Fowler worked with post-graduate trainee Dr. Chris Yarnell, Therese Stukel, Andreas Laupacis, Damon Scales and Ruxandra Pinto as well as collaborators from the Institute for Clinical Evaluative Sciences (ICES) on a study published in JAMA on October 3, 2017 to examine end of life care provided to 967, 013 patients in Ontario hospitals between 2004 and 2015.
They found that recent immigrants were significantly more likely to receive aggressive care — mechanical ventilation, dialysis, feeding tube placement — and to die in an intensive care unit (ICU) compared with other residents, a finding that was strongly associated with region of birth. They also discovered that compared to long-time residents, immigrants from Northern Europe were about 16 per cent less likely to die in ICU, while those from South Asia was nearly twice as likely to die in ICU. These differences were determined not to be related to language ability, education or wealth, so while the study has proven their original hypothesis, it has still not explained why.
According to Dr. Fowler, the current default practice in Ontario hospitals, even when an illness is incurable, is focused upon tests, procedures and medication that target a disease, instead of providing care for a patient and their symptoms. He believes a palliative approach and symptom management should be started earlier for the patient in order to complement ongoing treatments for their disease.
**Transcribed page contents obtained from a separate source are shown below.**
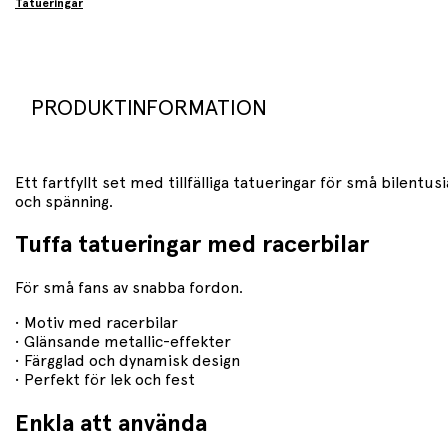
Tatueringar
PRODUKTINFORMATION
Ett fartfyllt set med tillfälliga tatueringar för små bilentu
och spänning.
Tuffa tatueringar med racerbilar
För små fans av snabba fordon.
• Motiv med racerbilar
• Glänsande metallic-effekter
• Färgglad och dynamisk design
• Perfekt för lek och fest
Enkla att använda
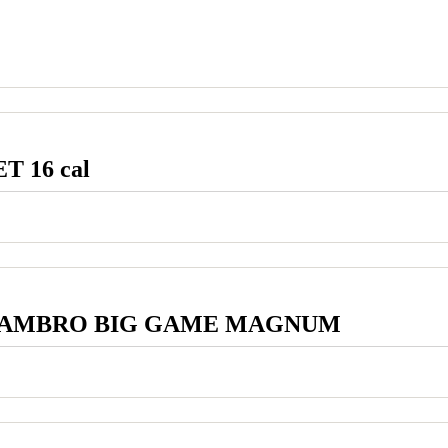
ET 16 cal
AMBRO BIG GAME MAGNUM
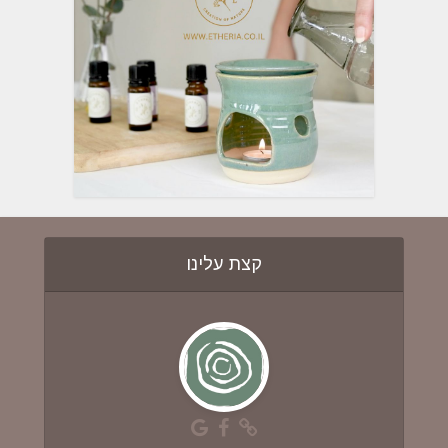
קצת עלינו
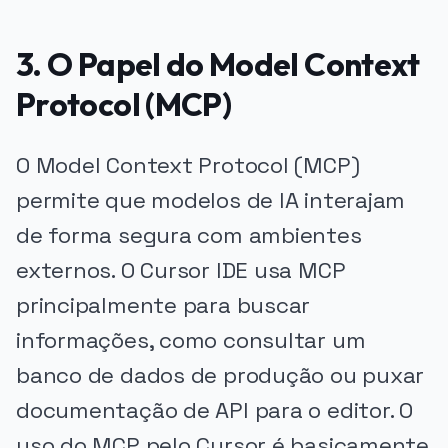
3. O Papel do Model Context
Protocol (MCP)
O Model Context Protocol (MCP)
permite que modelos de IA interajam
de forma segura com ambientes
externos. O Cursor IDE usa MCP
principalmente para buscar
informações, como consultar um
banco de dados de produção ou puxar
documentação de API para o editor. O
uso do MCP pelo Cursor é basicamente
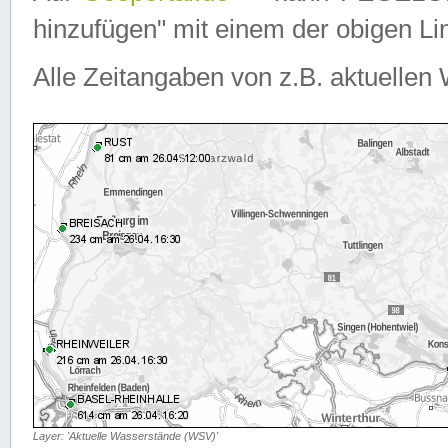
hinzufügen" mit einem der obigen Lin
Alle Zeitangaben von z.B. aktuellen 
Layer: 'Aktuelle Wasserstände (WSV)'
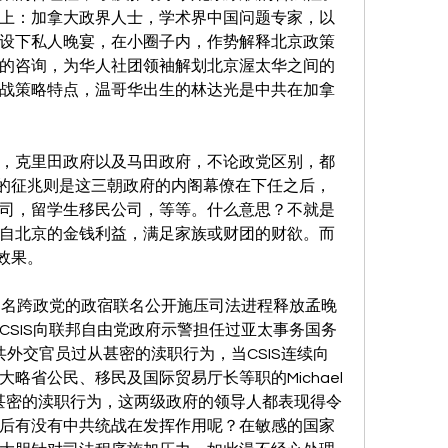
上：加拿大政界人士，学术界中国问题专家，以
设下私人晚宴，在小圈子内，作势解释北京政策
的咨询，为华人社团领袖解划北京渥太华之间的
战策略特点，温哥华出生的林达光是中共在加拿
，克里田政府以及马田政府，不论政党区别，都
显的征兆则是这三朝政府的内阁幕僚在下任之后，
司，留学生移民公司，等等。什么意思？不就是
自北京的金钱利益，满足家族或财团的财欲。而
效果。
9名跨政党的政宿联名公开施压司法进程释放孟晚
CSIS向联邦自由党政府示警担任过亚太事务国务
与中共外交官员过从甚密的渎职行为，当CSIS连续向
略省公民、移民及国际贸易厅长等职的Michael 
从甚密的渎职行为，这两级政府的领导人都表现得令
后有没有中共统战在发挥作用呢？在敏感的国家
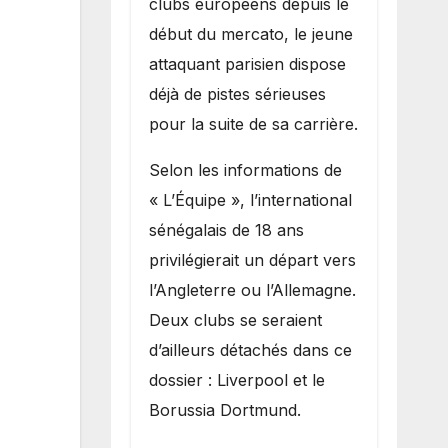
clubs européens depuis le
recruter Ibrahim
début du mercato, le jeune
Mbaye
attaquant parisien dispose
déjà de pistes sérieuses
pour la suite de sa carrière.
Selon les informations de
« L’Équipe », l’international
sénégalais de 18 ans
privilégierait un départ vers
l’Angleterre ou l’Allemagne.
Deux clubs se seraient
d’ailleurs détachés dans ce
dossier : Liverpool et le
Borussia Dortmund.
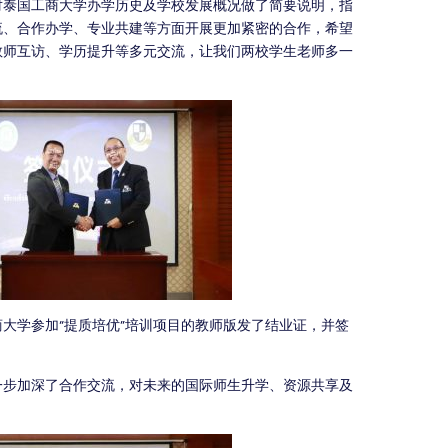
对泰国工商大学办学历史及学校发展概况做了简要说明，指
流、合作办学、专业共建等方面开展更加紧密的合作，希望
教师互访、学历提升等多元交流，让我们两校学生老师多一
大学参加“提质培优”培训项目的教师版发了结业证，并签
一步加深了合作交流，对未来的国际师生升学、资源共享及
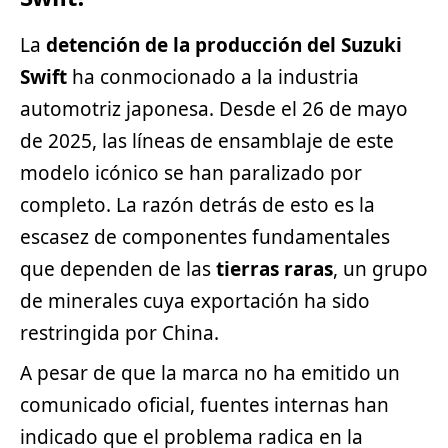
La
detención de la producción del Suzuki
Swift
ha conmocionado a la industria
automotriz japonesa. Desde el 26 de mayo
de 2025, las líneas de ensamblaje de este
modelo icónico se han paralizado por
completo. La razón detrás de esto es la
escasez de componentes fundamentales
que dependen de las
tierras raras
, un grupo
de minerales cuya exportación ha sido
restringida por China.
A pesar de que la marca no ha emitido un
comunicado oficial, fuentes internas han
indicado que el problema radica en la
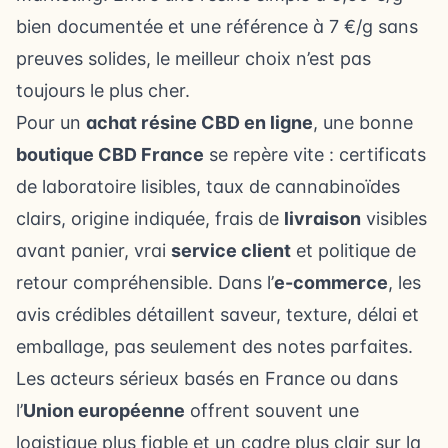
bien documentée et une référence à 7 €/g sans
preuves solides, le meilleur choix n’est pas
toujours le plus cher.
Pour un
achat résine CBD en ligne
, une bonne
boutique CBD France
se repère vite : certificats
de laboratoire lisibles, taux de cannabinoïdes
clairs, origine indiquée, frais de
livraison
visibles
avant panier, vrai
service client
et politique de
retour compréhensible. Dans l’
e-commerce
, les
avis crédibles détaillent saveur, texture, délai et
emballage, pas seulement des notes parfaites.
Les acteurs sérieux basés en France ou dans
l’
Union européenne
offrent souvent une
logistique plus fiable et un cadre plus clair sur la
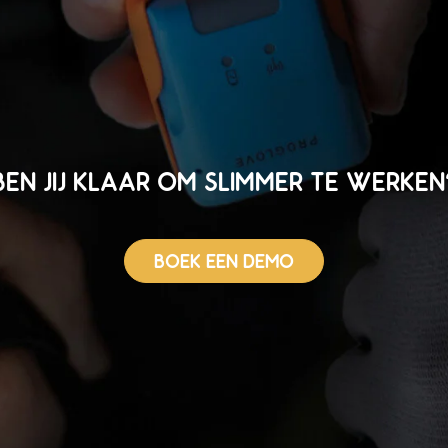
BEN JIJ KLAAR OM SLIMMER TE WERKEN
BOEK EEN DEMO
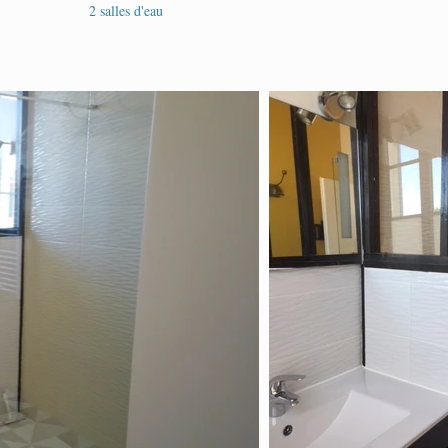
2 salles d'eau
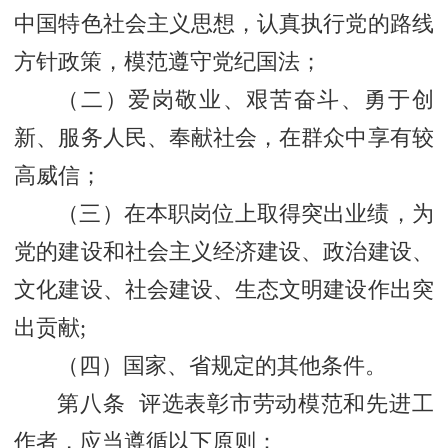
中国特色社会主义思想，认真执行党的路线
方针政策，模范遵守党纪国法；
（二）爱岗敬业、艰苦奋斗、勇于创
新、服务人民、奉献社会，在群众中享有较
高威信；
（三）在本职岗位上取得突出业绩，为
党的建设和社会主义经济建设、政治建设、
文化建设、社会建设、生态文明建设作出突
出贡献;
（四）国家、省规定的其他条件。
第八条 评选表彰市劳动模范和先进工
作者，应当遵循以下原则：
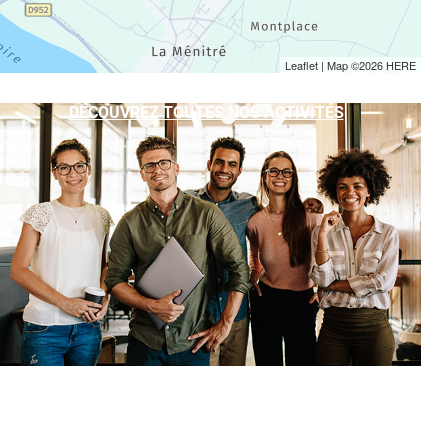
Leaflet
| Map ©2026
HERE
DÉCOUVREZ TOUTES NOS ACTIVITÉS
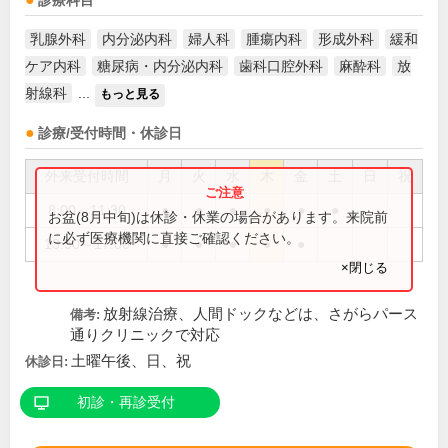
診療科目
乳腺外科
内分泌内科
婦人科
腫瘍内科
形成外科
緩和
ケア内科
糖尿病・内分泌内科
歯科口腔外科
麻酔科
放
射線科
...
もっと見る
診療/受付時間・休診日
外来受付時間
月
火
水
木
金
土
日
祝
8:00～11:30
●
●
●
●
●
●
お盆(8月中旬)は休診・休業の場合があります。来院前
に必ず医療機関に直接ご確認ください。
13:30～17:00
●
●
●
●
●
×閉じる
放射線治療、人間ドックなどは、さがらパース
備考:
通りクリニックで対応
土曜午後、日、祝
休診日:
初診・再診受付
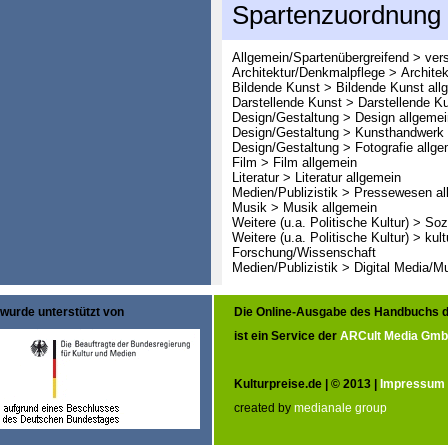
Spartenzuordnung
Allgemein/Spartenübergreifend > ver
Architektur/Denkmalpflege > Architek
Bildende Kunst > Bildende Kunst all
Darstellende Kunst > Darstellende K
Design/Gestaltung > Design allgemei
Design/Gestaltung > Kunsthandwerk 
Design/Gestaltung > Fotografie allge
Film > Film allgemein
Literatur > Literatur allgemein
Medien/Publizistik > Pressewesen al
Musik > Musik allgemein
Weitere (u.a. Politische Kultur) > So
Weitere (u.a. Politische Kultur) > ku
Forschung/Wissenschaft
Medien/Publizistik > Digital Media/M
wurde unterstützt von
Die Online-Ausgabe des Handbuchs d
ist ein Service der
ARCult Media Gm
Kulturpreise.de | © 2013 |
Impressum
created by
medianale group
Dr. Fowler also notes that in Canada our approach to end of life care can seem like a menu of health care options, where patients and families are asked to choose without it being explained to them that other less aggressive options might be available.
“There could be a sense that the most care is the best care, especially for those who may not have had access to treatment at some point in their life,” said Dr. Fowler.
What is the next step? A deeper appreciation of the multiple perspectives that patients and their families can bring to end-of-life discussions.
“While the study has determined where variation in care exists, it is only by tackling the question in a more qualitative manner, and exploring options with dialogue between patients, families and clinicians will we gain the understanding of why differences exist and learn where and how we can improve health care for an increasingly multicultural population,” said Fowler.